• [WHAT IS REQUIRED]
Only one stretch of the listing below is wanted. Give it again exactly, from the line with "1145 643 45.00" through the line with "0 706 36.09".

• [AVAILABLE RECORDS]
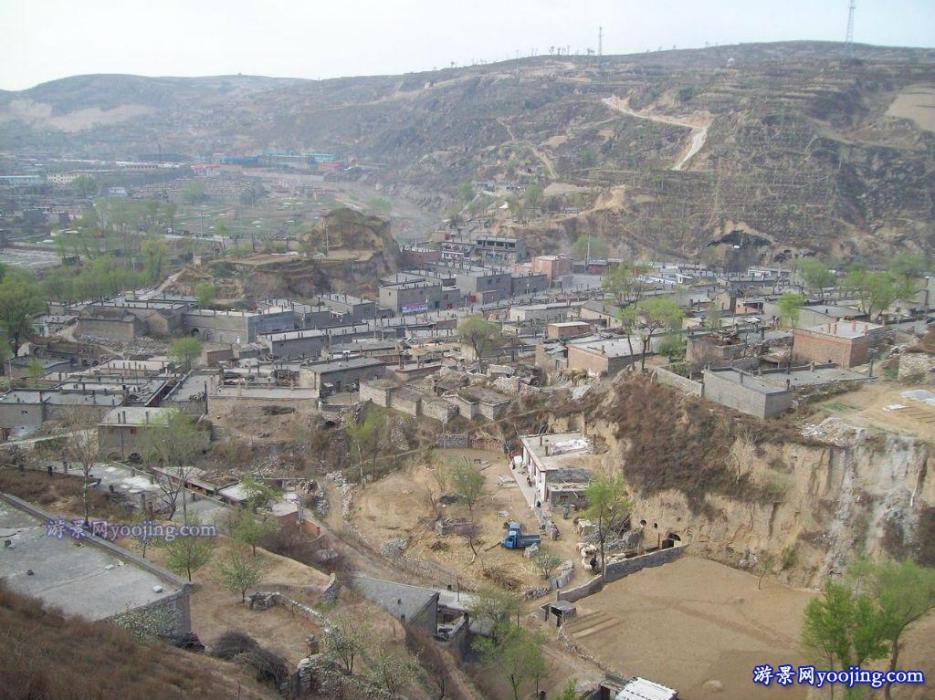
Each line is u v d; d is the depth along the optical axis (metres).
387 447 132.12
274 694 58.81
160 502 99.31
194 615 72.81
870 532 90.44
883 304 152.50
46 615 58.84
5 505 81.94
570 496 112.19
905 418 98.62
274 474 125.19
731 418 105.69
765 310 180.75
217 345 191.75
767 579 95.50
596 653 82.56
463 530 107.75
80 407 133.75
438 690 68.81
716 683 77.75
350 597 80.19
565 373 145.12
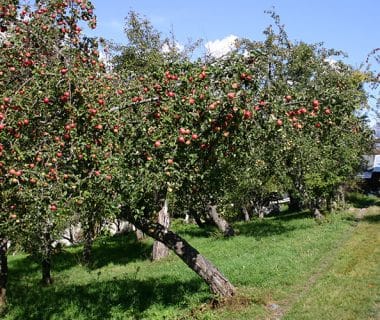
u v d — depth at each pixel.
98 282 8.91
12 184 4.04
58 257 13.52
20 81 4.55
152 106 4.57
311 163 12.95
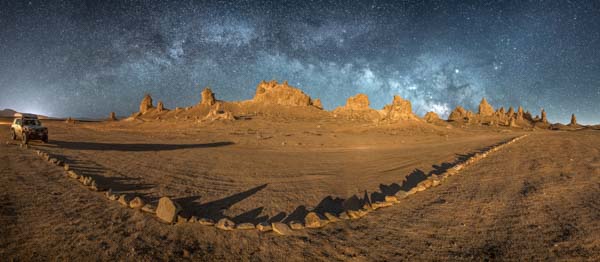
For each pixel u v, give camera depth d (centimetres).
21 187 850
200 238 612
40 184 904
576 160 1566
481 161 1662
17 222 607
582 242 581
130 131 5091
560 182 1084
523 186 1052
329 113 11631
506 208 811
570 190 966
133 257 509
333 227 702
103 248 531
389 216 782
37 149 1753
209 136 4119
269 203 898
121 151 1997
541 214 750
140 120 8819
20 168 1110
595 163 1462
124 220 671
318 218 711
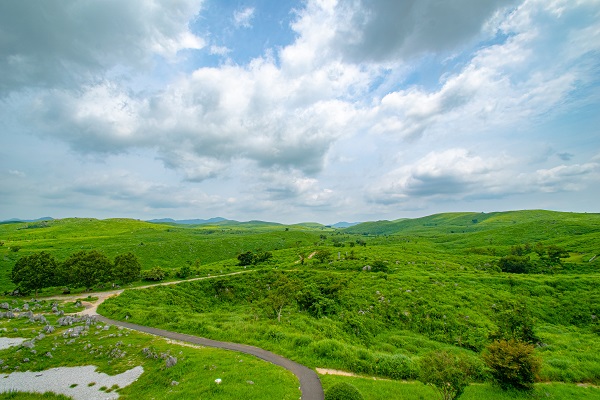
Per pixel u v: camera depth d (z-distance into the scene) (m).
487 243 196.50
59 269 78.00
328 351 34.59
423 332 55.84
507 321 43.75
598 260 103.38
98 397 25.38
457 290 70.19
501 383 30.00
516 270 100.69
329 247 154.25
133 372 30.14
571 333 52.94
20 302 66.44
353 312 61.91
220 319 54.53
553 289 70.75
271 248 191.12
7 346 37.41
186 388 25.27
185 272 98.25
==
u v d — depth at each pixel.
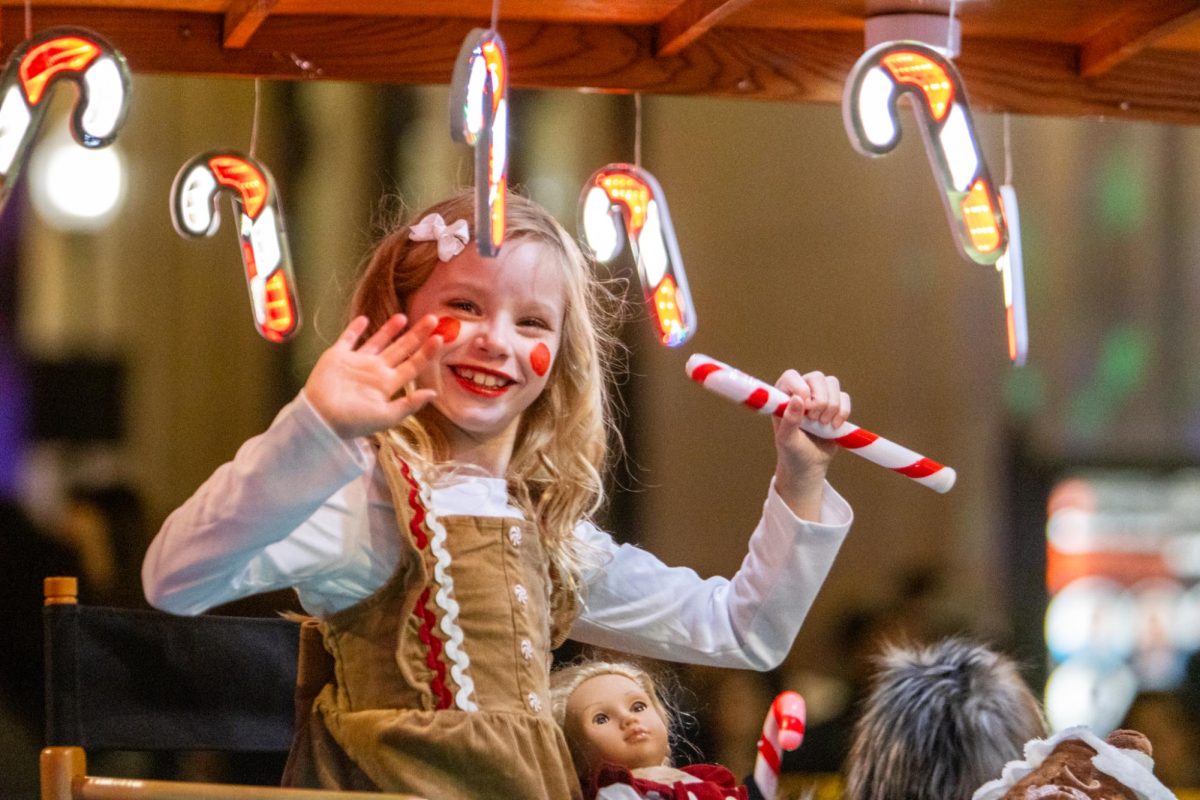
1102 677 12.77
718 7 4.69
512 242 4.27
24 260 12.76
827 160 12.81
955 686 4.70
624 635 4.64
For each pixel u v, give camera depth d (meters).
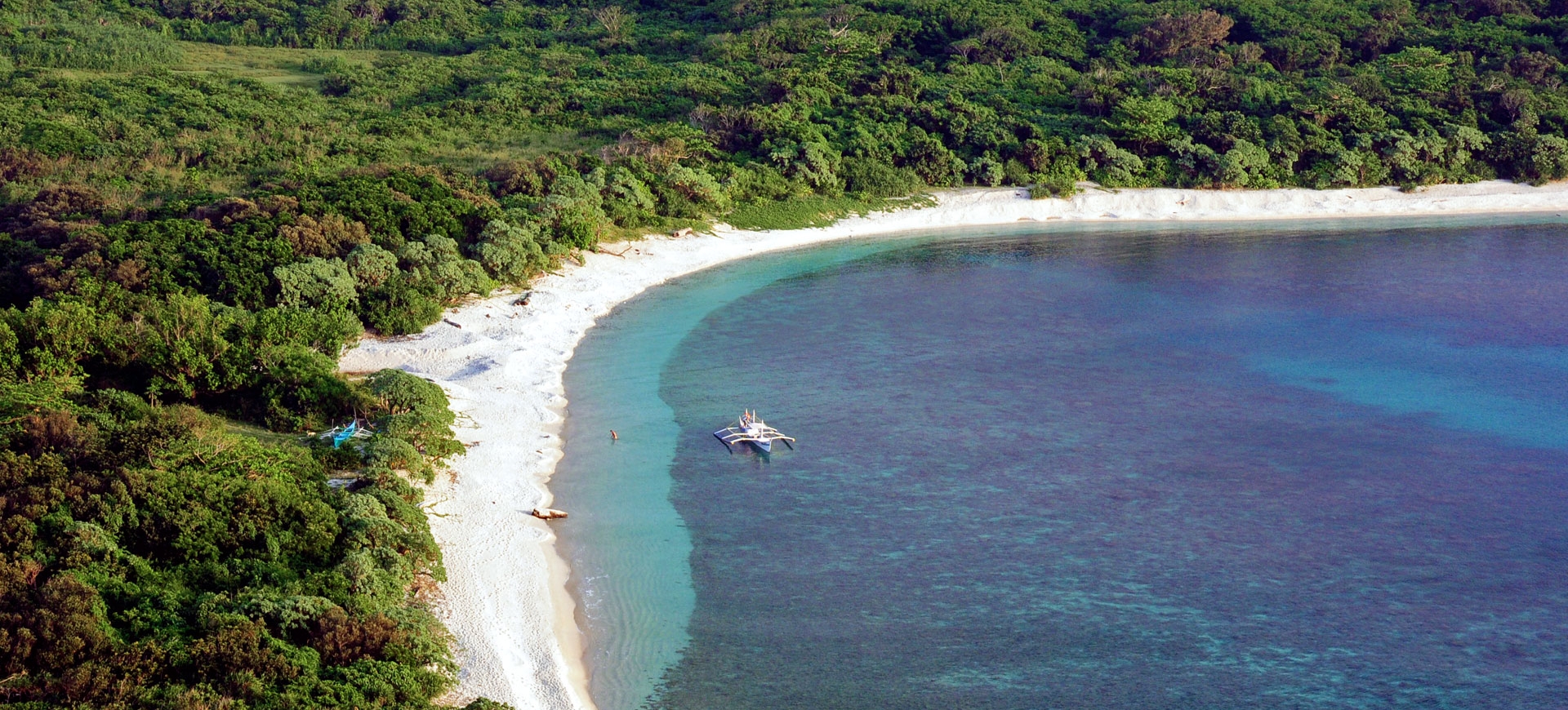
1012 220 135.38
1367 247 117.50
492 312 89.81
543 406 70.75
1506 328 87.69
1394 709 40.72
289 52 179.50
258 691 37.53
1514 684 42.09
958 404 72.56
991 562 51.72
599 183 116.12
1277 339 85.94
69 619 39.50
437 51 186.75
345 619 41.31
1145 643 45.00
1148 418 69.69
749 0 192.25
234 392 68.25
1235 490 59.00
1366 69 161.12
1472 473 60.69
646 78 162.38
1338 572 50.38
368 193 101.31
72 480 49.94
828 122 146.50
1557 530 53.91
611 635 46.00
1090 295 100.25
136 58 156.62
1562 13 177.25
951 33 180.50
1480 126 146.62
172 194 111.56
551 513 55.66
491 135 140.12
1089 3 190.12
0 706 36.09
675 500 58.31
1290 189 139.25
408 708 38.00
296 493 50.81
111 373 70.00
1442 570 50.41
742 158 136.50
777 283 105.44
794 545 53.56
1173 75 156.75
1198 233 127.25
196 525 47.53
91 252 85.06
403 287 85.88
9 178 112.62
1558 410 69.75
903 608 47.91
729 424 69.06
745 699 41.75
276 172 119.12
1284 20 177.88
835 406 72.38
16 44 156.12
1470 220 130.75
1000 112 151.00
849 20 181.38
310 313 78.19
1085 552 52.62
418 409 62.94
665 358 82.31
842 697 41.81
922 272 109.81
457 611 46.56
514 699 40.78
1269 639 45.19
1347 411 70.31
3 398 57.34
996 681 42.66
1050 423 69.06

• [RESPONSE TO THE EXERCISE]
1145 643 45.00
1148 418 69.69
749 0 192.25
234 392 68.25
1235 490 59.00
1366 69 161.12
1472 473 60.69
646 78 162.38
1338 572 50.38
368 193 101.31
72 480 49.94
828 122 146.50
1557 530 53.91
611 635 46.00
1090 295 100.25
136 58 156.62
1562 13 177.25
951 33 180.50
1480 126 146.62
172 194 111.56
551 513 55.66
491 135 140.12
1089 3 190.12
0 706 36.09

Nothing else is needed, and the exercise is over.